#### [GOAL OF THE EXERCISE]
Every line containing the word "stains" must be pulled from the records.

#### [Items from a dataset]
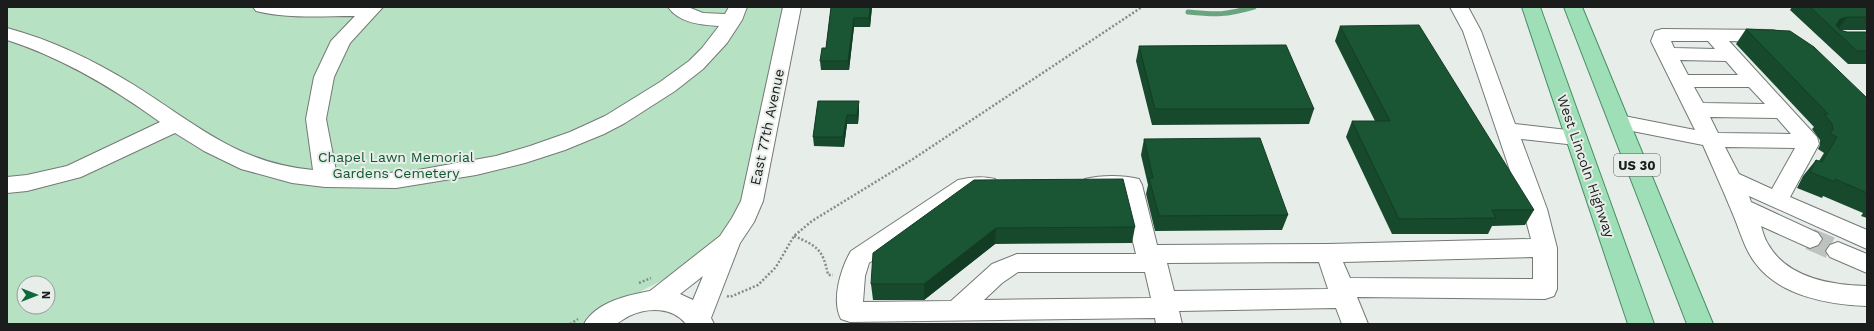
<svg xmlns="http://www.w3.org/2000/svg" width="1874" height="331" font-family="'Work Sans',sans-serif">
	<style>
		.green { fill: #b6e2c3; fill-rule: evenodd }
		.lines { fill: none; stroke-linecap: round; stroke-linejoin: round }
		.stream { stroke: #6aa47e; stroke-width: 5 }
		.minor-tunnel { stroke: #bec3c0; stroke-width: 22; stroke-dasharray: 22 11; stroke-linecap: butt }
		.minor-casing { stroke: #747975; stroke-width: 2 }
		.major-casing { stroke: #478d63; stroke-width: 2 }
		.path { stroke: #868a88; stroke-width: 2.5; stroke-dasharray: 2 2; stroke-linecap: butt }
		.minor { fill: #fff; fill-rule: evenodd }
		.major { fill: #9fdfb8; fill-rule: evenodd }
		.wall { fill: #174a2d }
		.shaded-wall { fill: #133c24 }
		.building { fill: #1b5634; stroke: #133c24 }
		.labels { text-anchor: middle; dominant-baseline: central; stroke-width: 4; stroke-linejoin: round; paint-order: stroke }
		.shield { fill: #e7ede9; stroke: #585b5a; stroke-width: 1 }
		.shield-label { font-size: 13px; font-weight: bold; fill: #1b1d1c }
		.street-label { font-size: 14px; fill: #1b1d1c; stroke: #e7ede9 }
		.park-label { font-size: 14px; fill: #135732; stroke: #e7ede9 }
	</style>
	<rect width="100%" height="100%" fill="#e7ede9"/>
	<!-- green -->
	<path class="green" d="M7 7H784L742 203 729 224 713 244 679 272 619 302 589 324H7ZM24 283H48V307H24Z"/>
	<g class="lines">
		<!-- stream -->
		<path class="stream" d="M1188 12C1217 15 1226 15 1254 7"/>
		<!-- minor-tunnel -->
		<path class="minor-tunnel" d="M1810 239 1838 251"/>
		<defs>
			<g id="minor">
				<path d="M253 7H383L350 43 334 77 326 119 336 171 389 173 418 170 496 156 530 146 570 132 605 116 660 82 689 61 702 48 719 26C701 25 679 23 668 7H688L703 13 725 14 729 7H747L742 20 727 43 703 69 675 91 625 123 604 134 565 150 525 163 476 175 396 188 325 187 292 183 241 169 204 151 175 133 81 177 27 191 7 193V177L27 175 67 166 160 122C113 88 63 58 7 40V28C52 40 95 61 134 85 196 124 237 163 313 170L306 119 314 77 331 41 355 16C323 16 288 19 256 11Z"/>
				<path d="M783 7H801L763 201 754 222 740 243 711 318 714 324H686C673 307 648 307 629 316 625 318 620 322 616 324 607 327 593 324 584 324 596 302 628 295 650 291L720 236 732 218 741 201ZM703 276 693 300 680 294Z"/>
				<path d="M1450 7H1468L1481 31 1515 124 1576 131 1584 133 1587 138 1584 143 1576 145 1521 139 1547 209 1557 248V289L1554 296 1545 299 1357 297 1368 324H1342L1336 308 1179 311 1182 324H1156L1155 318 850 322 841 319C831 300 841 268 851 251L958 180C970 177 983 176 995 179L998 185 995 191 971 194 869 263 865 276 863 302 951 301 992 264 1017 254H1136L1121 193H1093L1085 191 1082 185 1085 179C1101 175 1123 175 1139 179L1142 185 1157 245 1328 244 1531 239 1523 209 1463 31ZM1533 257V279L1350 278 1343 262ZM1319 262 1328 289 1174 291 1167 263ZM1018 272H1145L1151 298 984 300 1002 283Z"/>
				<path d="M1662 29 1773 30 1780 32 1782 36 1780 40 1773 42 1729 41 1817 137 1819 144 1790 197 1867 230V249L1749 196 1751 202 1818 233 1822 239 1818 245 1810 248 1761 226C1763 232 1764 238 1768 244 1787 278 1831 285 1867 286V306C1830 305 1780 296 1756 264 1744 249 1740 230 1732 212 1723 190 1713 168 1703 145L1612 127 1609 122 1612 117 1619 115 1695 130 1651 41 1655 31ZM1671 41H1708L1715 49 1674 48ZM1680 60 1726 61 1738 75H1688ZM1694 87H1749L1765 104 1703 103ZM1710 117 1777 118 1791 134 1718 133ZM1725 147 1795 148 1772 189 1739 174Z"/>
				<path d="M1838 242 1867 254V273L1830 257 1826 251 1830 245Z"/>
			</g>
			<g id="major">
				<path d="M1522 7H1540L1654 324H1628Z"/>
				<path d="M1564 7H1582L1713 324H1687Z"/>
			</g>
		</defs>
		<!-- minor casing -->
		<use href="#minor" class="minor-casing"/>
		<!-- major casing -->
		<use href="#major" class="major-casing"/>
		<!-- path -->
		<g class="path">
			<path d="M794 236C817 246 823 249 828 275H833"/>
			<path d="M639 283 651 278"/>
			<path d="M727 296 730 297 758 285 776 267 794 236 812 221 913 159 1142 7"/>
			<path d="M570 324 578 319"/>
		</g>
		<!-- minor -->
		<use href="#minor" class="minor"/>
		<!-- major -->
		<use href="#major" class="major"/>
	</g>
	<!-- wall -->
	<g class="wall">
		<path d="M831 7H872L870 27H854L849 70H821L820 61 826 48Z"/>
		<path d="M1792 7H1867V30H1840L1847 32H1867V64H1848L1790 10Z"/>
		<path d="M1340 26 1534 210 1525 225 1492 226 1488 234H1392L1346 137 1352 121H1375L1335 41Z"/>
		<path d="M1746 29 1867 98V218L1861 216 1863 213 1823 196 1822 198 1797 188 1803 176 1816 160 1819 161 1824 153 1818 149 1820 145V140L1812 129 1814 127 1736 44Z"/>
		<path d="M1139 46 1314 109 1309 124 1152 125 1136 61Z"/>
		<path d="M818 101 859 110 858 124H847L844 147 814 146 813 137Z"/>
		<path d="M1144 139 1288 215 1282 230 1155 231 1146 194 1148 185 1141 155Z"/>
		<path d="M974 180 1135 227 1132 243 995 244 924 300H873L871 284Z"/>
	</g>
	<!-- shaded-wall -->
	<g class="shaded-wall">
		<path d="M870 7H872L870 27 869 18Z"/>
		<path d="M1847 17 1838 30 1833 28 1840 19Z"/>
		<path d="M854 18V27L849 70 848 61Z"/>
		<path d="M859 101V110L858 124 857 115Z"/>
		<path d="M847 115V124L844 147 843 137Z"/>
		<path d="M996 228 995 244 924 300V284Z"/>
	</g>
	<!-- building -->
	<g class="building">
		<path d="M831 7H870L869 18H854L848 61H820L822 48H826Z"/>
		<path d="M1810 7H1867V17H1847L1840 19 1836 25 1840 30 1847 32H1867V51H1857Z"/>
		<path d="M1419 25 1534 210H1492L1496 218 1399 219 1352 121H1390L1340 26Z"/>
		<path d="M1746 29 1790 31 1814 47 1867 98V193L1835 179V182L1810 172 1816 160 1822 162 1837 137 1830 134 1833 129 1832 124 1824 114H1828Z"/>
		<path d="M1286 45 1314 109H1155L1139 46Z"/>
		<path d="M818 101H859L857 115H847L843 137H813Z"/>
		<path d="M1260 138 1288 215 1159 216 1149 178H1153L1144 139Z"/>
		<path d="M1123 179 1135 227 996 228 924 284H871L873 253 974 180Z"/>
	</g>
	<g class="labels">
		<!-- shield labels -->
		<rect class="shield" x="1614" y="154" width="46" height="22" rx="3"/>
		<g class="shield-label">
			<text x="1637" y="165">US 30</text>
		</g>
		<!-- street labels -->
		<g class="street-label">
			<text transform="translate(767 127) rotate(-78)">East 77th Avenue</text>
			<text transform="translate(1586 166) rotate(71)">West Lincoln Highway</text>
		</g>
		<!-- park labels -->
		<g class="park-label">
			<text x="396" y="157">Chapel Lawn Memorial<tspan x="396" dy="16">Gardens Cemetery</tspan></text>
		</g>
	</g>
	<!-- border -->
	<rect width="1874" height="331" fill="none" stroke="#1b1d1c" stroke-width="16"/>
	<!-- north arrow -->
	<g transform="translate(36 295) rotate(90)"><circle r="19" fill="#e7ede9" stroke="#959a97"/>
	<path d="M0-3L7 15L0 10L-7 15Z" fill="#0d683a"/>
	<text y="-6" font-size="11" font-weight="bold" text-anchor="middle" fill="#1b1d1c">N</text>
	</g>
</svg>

* * *

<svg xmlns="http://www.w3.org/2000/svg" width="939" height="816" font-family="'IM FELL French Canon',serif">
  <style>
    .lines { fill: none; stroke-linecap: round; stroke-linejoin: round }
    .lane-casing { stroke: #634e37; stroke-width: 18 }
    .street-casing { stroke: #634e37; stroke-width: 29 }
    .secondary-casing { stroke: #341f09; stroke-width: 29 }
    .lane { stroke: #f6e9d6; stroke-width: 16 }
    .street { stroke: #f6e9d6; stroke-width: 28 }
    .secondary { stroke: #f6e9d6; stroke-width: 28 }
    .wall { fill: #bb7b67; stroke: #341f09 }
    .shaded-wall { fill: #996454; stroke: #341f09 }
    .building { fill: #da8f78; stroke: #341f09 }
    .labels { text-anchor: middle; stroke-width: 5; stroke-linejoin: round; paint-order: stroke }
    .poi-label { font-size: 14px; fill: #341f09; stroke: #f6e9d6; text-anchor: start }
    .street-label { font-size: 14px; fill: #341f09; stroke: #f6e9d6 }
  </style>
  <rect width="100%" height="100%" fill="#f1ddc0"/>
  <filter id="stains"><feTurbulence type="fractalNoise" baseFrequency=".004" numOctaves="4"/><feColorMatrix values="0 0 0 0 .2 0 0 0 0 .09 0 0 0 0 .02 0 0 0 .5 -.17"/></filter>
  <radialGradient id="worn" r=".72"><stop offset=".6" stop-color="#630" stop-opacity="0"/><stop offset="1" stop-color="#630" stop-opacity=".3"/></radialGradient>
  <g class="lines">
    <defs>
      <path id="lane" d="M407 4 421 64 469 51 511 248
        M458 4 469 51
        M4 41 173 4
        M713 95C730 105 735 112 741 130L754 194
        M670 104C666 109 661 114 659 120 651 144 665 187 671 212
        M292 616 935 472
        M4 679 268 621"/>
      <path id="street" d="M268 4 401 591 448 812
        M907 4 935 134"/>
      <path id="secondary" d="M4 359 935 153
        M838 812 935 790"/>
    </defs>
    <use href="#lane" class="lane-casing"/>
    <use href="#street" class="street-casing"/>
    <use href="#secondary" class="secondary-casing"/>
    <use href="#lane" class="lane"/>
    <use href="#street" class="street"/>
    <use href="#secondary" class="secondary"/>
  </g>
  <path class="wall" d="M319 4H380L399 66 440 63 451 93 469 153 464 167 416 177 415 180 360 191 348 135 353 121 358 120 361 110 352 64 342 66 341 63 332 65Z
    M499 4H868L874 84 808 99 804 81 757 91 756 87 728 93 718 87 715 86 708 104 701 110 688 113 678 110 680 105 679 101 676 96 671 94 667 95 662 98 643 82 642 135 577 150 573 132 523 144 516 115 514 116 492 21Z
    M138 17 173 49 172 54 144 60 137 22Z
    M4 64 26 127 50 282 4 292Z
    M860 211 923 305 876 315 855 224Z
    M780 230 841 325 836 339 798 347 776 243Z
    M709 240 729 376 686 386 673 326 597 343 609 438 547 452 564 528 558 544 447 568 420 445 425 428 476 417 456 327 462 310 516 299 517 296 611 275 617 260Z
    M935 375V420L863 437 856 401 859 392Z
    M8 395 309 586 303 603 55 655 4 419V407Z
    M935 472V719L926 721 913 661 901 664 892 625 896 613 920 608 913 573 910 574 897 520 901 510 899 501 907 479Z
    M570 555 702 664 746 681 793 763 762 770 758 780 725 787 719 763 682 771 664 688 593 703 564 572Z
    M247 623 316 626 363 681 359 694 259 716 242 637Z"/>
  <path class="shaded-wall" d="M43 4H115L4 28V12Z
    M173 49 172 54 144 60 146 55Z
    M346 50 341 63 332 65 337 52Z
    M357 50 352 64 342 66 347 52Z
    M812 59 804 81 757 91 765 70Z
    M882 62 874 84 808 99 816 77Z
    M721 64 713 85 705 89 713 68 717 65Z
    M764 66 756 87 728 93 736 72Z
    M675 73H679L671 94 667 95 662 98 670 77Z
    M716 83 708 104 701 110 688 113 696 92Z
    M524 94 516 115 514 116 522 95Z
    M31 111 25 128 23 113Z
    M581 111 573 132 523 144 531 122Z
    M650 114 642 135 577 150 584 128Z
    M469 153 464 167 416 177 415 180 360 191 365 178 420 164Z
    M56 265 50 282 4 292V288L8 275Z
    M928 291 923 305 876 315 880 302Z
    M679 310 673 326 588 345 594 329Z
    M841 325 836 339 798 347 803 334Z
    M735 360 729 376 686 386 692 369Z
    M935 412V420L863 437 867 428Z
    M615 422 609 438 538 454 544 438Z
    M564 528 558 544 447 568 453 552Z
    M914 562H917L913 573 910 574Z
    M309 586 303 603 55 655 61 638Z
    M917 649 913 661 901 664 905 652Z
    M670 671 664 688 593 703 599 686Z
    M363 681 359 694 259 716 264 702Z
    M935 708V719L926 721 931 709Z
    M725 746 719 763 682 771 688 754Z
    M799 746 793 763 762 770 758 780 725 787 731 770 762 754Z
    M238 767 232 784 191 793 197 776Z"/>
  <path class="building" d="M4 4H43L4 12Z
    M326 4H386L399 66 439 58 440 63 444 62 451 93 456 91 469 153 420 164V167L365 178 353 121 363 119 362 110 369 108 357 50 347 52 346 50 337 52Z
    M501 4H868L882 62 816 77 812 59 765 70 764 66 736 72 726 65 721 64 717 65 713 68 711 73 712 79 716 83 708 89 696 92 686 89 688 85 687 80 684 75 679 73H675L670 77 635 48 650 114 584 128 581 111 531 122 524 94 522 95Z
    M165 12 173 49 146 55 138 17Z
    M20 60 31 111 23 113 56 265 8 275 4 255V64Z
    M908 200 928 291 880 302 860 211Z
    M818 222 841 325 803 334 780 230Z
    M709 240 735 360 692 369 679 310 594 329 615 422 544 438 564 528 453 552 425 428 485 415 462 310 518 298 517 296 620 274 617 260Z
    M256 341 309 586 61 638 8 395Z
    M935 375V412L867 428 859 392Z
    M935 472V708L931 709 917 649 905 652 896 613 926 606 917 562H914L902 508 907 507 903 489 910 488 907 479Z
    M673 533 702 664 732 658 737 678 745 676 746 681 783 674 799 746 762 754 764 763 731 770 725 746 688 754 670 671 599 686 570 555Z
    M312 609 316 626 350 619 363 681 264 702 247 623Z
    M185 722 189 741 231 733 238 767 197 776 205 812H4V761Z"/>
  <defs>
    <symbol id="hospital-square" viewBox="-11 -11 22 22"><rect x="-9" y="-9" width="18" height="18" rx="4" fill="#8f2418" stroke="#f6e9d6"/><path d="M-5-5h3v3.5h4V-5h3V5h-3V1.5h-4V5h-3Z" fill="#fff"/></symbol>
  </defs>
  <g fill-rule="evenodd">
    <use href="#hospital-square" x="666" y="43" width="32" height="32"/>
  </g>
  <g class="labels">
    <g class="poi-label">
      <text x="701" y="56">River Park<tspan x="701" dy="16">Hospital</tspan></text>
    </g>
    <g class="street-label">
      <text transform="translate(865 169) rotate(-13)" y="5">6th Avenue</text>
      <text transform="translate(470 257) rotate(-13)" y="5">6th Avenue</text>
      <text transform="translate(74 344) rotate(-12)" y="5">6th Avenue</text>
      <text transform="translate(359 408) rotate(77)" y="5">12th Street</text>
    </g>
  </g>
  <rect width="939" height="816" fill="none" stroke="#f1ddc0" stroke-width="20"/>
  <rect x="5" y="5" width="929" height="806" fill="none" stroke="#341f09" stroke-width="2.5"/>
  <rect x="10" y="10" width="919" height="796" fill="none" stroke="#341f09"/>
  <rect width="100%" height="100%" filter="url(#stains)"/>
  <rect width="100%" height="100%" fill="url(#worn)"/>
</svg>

...

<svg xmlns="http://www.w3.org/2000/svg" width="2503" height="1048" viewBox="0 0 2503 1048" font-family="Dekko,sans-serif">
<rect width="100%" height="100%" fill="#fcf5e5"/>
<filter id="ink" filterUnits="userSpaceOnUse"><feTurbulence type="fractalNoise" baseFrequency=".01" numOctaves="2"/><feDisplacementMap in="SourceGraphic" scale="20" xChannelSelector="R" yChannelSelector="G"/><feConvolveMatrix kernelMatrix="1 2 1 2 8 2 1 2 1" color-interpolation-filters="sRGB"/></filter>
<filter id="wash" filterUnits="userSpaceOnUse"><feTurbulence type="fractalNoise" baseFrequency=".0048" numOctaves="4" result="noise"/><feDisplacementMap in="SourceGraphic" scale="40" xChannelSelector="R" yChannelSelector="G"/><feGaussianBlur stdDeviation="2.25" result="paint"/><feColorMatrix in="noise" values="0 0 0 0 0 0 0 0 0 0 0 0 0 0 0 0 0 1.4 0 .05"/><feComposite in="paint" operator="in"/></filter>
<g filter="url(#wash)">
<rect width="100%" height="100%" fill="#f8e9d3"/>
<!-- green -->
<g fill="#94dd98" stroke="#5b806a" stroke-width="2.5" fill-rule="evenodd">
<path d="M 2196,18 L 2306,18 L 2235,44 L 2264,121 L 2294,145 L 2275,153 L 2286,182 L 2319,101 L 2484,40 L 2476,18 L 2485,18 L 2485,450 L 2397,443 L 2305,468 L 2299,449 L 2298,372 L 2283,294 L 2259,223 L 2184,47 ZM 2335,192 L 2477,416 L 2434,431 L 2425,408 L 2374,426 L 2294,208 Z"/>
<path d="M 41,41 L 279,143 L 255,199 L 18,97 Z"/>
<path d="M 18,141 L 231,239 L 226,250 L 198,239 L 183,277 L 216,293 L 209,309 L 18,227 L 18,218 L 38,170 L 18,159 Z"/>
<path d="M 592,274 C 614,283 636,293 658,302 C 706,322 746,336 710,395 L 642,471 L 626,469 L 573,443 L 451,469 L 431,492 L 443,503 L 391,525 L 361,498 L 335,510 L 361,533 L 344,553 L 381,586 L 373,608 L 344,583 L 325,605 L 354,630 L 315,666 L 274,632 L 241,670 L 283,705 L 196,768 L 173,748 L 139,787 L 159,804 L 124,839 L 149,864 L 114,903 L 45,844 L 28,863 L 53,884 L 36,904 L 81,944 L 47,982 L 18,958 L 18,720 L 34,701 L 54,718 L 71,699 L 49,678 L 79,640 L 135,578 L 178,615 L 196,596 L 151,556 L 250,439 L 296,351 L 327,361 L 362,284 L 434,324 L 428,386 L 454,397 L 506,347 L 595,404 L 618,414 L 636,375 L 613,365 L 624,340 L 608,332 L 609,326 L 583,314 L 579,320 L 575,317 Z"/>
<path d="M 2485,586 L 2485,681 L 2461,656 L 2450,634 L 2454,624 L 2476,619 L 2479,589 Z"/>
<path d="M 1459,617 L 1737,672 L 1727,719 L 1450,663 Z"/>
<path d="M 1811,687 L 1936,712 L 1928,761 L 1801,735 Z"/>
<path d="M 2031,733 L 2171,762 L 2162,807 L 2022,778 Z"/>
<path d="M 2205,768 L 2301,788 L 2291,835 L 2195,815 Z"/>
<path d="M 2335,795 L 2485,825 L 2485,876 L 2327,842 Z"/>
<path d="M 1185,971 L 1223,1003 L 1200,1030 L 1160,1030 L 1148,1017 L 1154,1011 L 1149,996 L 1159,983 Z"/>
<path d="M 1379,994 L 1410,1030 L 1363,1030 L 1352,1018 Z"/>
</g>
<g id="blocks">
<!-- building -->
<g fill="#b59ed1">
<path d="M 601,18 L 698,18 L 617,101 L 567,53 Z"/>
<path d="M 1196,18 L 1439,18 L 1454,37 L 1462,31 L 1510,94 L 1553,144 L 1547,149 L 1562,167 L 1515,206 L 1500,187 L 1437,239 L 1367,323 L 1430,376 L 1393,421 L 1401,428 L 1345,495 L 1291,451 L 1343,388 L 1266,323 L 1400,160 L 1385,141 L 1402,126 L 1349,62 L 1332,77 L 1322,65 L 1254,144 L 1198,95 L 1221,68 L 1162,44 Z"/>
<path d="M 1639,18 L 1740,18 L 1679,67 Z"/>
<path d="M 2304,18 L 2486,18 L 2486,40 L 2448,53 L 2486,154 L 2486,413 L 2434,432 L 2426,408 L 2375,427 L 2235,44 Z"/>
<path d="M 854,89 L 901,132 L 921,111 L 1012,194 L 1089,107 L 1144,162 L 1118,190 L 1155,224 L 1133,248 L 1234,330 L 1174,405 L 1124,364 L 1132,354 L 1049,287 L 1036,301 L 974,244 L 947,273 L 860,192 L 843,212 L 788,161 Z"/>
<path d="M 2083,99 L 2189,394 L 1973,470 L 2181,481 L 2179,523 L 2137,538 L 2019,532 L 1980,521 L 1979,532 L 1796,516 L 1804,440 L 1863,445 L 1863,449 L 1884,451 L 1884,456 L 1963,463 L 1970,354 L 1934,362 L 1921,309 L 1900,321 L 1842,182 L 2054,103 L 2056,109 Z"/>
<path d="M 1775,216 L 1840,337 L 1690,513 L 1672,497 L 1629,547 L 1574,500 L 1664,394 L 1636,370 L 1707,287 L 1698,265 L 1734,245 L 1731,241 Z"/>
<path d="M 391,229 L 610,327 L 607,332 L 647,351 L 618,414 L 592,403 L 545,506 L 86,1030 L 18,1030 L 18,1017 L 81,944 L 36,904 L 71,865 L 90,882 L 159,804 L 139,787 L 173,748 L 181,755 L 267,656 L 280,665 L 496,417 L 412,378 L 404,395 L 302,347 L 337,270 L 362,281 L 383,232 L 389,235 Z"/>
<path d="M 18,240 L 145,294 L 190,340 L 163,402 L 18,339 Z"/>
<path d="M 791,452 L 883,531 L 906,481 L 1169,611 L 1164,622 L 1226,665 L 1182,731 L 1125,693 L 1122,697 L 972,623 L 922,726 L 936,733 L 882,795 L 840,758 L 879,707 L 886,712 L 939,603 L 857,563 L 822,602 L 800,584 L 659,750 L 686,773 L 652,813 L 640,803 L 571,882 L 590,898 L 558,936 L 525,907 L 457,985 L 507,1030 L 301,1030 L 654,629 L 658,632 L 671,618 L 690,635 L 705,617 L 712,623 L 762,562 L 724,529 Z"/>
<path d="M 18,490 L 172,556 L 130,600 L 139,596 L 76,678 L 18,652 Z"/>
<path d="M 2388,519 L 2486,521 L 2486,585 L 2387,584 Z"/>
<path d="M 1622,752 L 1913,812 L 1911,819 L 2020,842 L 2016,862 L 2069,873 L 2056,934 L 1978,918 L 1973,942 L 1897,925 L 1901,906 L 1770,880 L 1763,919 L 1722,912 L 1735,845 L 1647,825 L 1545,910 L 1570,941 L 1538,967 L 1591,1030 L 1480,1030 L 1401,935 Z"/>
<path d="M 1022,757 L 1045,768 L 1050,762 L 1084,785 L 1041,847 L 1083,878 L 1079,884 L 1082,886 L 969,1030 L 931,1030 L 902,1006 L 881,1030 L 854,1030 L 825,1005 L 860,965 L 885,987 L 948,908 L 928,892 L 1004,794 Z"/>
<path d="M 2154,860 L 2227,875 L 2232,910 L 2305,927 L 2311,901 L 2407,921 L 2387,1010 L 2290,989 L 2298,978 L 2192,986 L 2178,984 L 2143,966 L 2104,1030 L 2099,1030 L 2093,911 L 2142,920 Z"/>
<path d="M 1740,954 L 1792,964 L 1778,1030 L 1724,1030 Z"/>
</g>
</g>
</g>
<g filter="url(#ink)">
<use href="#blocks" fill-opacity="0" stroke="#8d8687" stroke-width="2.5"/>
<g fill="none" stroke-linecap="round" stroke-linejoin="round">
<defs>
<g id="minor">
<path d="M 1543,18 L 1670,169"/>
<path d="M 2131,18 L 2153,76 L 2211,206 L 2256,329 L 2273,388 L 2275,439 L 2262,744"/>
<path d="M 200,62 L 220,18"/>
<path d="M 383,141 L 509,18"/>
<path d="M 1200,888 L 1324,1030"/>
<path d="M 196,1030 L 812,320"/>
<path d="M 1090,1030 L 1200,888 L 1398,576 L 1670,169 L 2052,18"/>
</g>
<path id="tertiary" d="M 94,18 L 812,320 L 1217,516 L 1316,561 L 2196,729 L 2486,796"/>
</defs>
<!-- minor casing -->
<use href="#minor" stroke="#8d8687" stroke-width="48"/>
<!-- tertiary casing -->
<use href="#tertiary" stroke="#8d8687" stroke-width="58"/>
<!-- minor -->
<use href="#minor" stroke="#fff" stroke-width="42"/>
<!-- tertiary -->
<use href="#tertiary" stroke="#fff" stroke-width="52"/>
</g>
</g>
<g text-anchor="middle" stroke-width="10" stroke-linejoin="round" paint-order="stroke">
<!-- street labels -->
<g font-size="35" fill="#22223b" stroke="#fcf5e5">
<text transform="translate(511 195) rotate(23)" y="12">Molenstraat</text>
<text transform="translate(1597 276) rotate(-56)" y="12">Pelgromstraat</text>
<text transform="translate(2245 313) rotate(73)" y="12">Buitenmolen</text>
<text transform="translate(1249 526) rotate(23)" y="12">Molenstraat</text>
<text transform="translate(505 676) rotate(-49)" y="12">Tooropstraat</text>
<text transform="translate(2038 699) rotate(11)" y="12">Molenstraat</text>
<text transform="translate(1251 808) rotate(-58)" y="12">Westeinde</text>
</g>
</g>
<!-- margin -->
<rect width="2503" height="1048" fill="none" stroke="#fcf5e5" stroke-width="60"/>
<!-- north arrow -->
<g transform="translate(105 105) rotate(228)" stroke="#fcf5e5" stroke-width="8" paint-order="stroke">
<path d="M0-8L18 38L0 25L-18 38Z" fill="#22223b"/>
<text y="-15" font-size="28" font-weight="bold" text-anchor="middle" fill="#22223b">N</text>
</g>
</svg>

#### [EXERCISE SOLUTION]
  <filter id="stains"><feTurbulence type="fractalNoise" baseFrequency=".004" numOctaves="4"/><feColorMatrix values="0 0 0 0 .2 0 0 0 0 .09 0 0 0 0 .02 0 0 0 .5 -.17"/></filter>
  <rect width="100%" height="100%" filter="url(#stains)"/>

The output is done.